- _What you need to do_: Where the line containing "455 217 2728" appears, end the copy there, keeping that line; start from the first line of the entries, copy exactly, and omit pictures.

- _Data under study_:
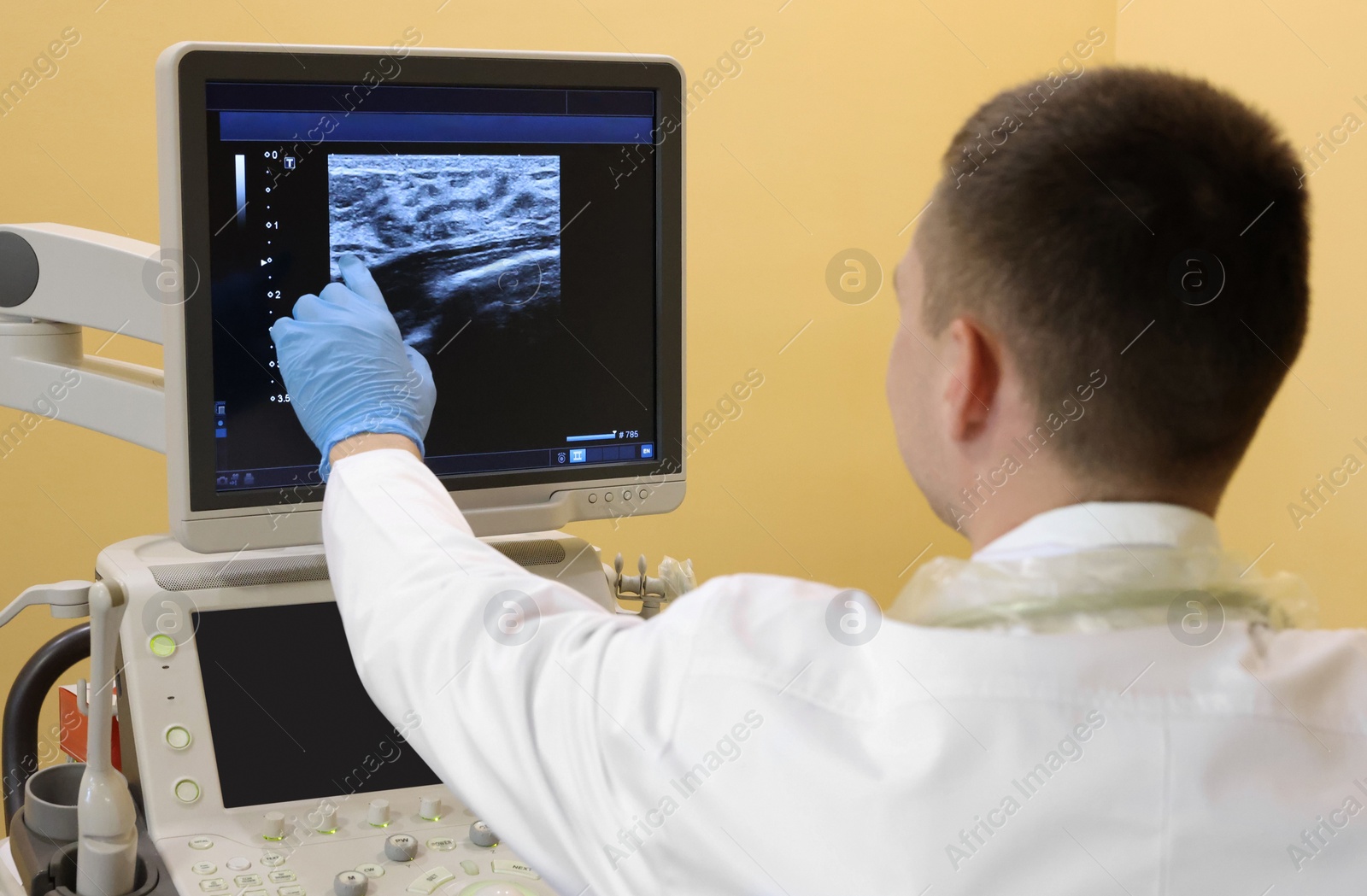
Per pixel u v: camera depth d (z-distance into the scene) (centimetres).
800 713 58
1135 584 57
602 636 66
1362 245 228
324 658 110
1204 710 54
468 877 97
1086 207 55
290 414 110
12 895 105
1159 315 54
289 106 104
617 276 122
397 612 73
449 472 117
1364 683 56
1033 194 55
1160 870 51
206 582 108
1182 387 55
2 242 115
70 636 112
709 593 65
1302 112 239
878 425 275
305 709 108
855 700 58
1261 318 55
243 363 107
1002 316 57
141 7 211
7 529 214
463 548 76
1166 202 54
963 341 58
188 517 106
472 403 117
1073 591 57
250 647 108
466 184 112
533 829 65
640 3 245
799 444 269
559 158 117
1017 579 58
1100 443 57
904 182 271
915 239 63
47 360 117
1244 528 259
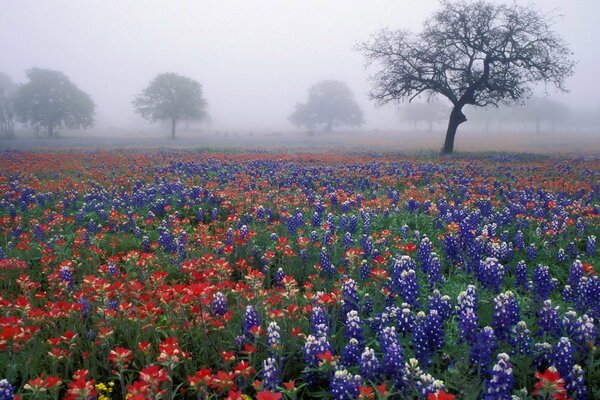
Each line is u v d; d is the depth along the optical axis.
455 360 4.84
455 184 16.91
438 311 5.11
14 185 16.94
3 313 6.13
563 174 21.12
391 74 39.41
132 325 5.83
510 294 4.88
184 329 5.66
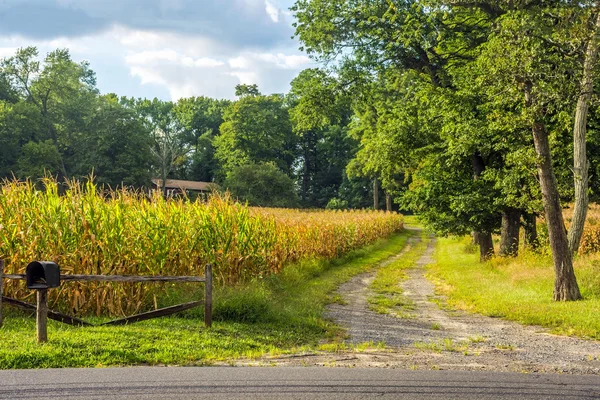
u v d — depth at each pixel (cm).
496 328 1243
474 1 2100
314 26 2798
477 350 975
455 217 2728
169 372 696
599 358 923
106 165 7425
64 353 754
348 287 1992
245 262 1563
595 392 664
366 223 4022
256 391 618
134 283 1162
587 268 1816
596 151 2212
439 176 2798
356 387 649
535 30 1509
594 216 3534
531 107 1524
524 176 2245
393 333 1159
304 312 1362
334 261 2741
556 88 1507
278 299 1492
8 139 7044
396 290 1933
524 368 817
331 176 11381
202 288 1278
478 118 2448
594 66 1547
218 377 677
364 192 10525
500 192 2544
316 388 639
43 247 1112
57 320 960
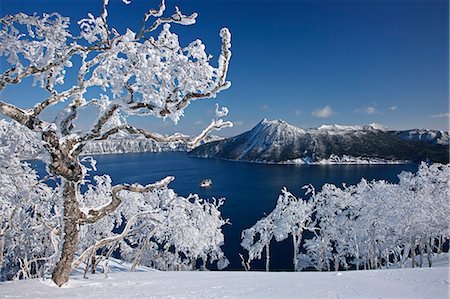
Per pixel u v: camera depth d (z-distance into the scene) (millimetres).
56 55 10336
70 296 7996
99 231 23031
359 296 7484
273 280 10078
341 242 40031
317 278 10164
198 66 9266
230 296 7801
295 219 39906
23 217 19531
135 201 24234
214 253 39125
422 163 34500
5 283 9961
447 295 7273
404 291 7801
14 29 9547
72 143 9883
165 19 9375
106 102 11500
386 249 36750
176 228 26312
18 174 13945
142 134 10430
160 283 9992
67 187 10195
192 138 10797
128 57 9773
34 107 9836
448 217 31125
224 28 9195
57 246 12852
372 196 36562
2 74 9125
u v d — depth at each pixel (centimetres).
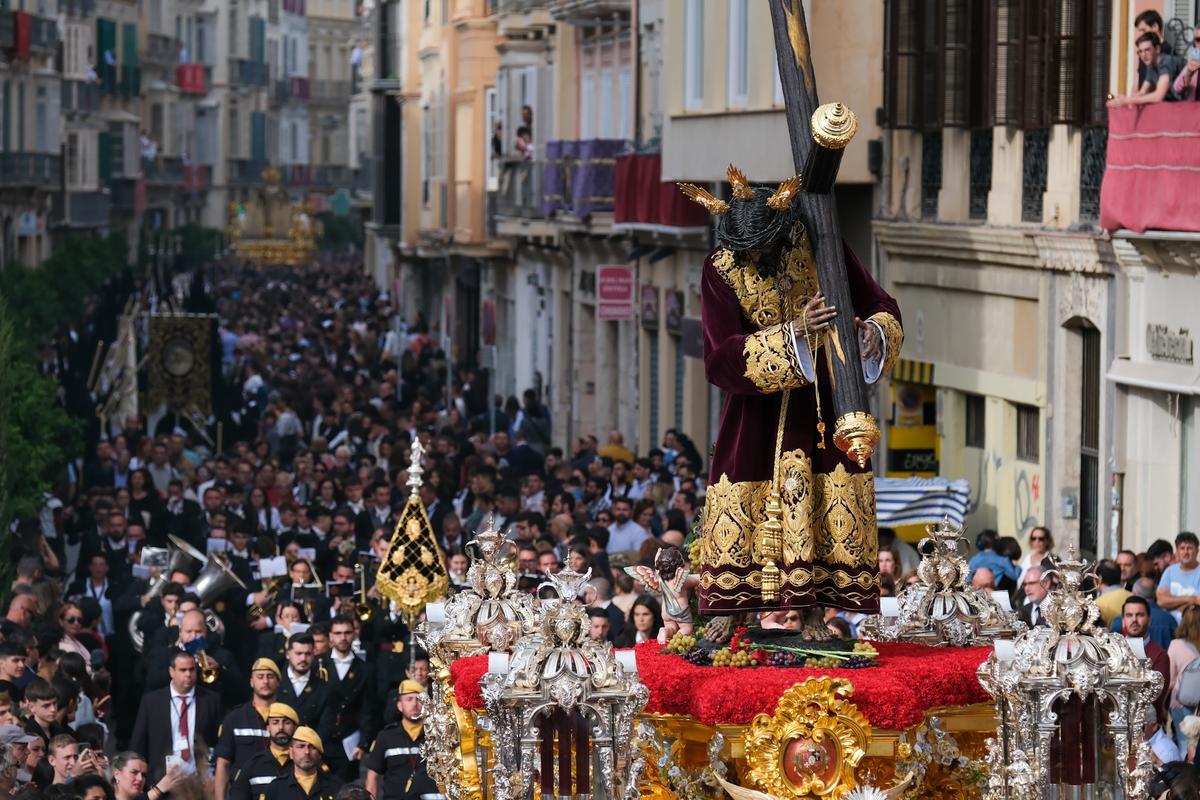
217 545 6300
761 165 8119
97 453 8631
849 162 7356
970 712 1817
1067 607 1703
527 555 5141
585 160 11400
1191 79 5103
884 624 2045
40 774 3544
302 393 11912
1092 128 5838
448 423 10788
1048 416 6144
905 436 7306
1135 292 5566
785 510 1836
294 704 4128
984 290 6606
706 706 1739
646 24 10675
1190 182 5047
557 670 1667
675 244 9888
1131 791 1703
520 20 13550
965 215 6762
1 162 19588
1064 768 1712
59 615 4991
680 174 8900
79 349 13388
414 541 3909
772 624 1886
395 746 3766
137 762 3438
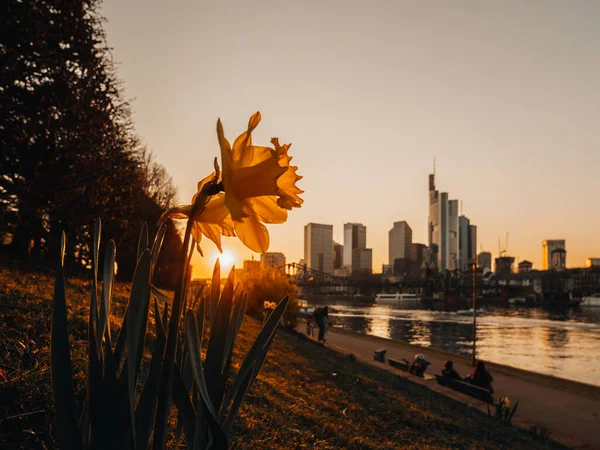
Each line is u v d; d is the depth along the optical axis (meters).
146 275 1.02
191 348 1.01
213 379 1.15
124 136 12.34
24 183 9.94
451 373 11.57
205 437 1.12
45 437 2.00
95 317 1.00
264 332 1.25
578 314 99.06
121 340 1.10
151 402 1.06
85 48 10.40
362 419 5.03
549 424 9.09
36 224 11.20
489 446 5.51
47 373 2.52
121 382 0.97
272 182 0.89
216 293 1.26
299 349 9.95
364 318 77.06
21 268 8.43
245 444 2.87
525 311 111.69
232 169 0.91
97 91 10.88
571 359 32.19
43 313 3.85
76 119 10.17
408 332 52.81
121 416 0.96
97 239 1.03
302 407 4.45
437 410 7.08
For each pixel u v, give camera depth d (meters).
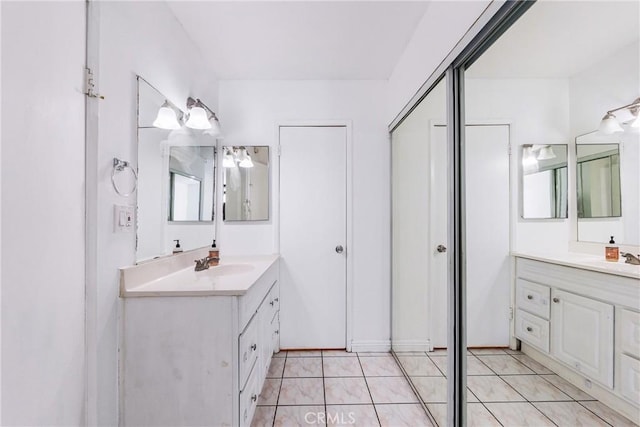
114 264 1.20
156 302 1.24
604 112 0.80
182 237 1.79
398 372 2.12
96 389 1.10
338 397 1.83
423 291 1.78
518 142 1.08
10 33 0.81
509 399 1.14
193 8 1.62
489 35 1.08
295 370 2.14
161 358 1.23
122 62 1.25
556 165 0.94
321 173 2.47
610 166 0.79
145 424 1.23
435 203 1.60
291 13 1.66
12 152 0.82
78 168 1.05
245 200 2.43
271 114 2.47
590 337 0.86
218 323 1.24
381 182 2.46
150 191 1.45
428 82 1.61
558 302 0.96
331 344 2.46
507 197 1.15
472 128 1.26
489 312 1.23
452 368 1.36
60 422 0.97
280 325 2.45
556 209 0.97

- _Output of the exercise_:
Per pixel u v: camera depth d (z-distance into the scene) (centimetres).
800 713 58
1135 584 57
602 636 66
1362 245 228
324 658 110
1204 710 54
468 877 97
1086 207 55
290 414 110
12 895 105
1159 315 54
289 106 104
617 276 122
397 612 73
449 472 117
1364 683 56
1033 194 55
1160 870 51
206 582 108
1182 387 55
2 242 115
70 636 112
709 593 65
1302 112 239
878 425 275
305 709 108
855 700 58
1261 318 55
243 363 107
1002 316 57
141 7 211
7 529 214
463 548 76
1166 202 54
963 341 58
188 517 106
472 403 117
1073 591 57
250 647 108
466 184 112
533 829 65
640 3 245
799 444 269
559 158 117
1017 579 58
1100 443 57
904 182 271
915 239 63
47 360 117
1244 528 259
Each line is u v d; d is the depth along the optical axis.
455 360 4.84
455 184 16.91
438 311 5.11
14 185 16.94
3 313 6.13
563 174 21.12
391 74 39.41
132 325 5.83
510 294 4.88
184 329 5.66
u v d — depth at each pixel (cm).
496 328 1243
474 1 2100
314 26 2798
477 350 975
455 217 2728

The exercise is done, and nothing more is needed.